[Problem details]: Every line of the material below in which "madera" shows up is to be located and copied.

[Data under study]:
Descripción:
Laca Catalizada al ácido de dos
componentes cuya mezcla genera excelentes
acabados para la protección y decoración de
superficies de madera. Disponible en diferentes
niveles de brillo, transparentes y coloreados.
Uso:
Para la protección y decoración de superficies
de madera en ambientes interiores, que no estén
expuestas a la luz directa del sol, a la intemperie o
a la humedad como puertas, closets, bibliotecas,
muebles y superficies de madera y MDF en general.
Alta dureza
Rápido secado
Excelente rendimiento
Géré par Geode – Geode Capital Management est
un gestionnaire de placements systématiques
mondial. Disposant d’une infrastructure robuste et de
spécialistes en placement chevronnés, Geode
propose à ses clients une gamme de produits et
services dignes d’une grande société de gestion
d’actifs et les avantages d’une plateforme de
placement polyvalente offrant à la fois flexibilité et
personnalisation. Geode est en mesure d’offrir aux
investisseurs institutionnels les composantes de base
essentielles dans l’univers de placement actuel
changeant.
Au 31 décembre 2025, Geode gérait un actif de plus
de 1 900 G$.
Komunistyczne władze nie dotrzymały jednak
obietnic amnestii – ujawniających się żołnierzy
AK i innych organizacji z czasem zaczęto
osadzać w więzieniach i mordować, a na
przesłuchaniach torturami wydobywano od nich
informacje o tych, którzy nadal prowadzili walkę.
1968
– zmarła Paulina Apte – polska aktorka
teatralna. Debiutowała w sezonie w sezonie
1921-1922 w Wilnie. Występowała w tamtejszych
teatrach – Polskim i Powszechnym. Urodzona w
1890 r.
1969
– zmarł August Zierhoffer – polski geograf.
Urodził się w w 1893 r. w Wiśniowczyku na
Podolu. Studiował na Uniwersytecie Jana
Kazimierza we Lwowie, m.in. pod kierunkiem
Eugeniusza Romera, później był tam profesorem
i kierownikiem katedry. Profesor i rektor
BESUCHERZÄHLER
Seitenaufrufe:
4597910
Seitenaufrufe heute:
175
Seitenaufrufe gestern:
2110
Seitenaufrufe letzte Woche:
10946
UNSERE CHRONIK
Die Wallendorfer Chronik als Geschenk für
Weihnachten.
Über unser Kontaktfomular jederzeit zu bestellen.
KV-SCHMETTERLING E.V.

[Solution to this exercise]:
superficies de madera. Disponible en diferentes
de madera en ambientes interiores, que no estén
muebles y superficies de madera y MDF en general.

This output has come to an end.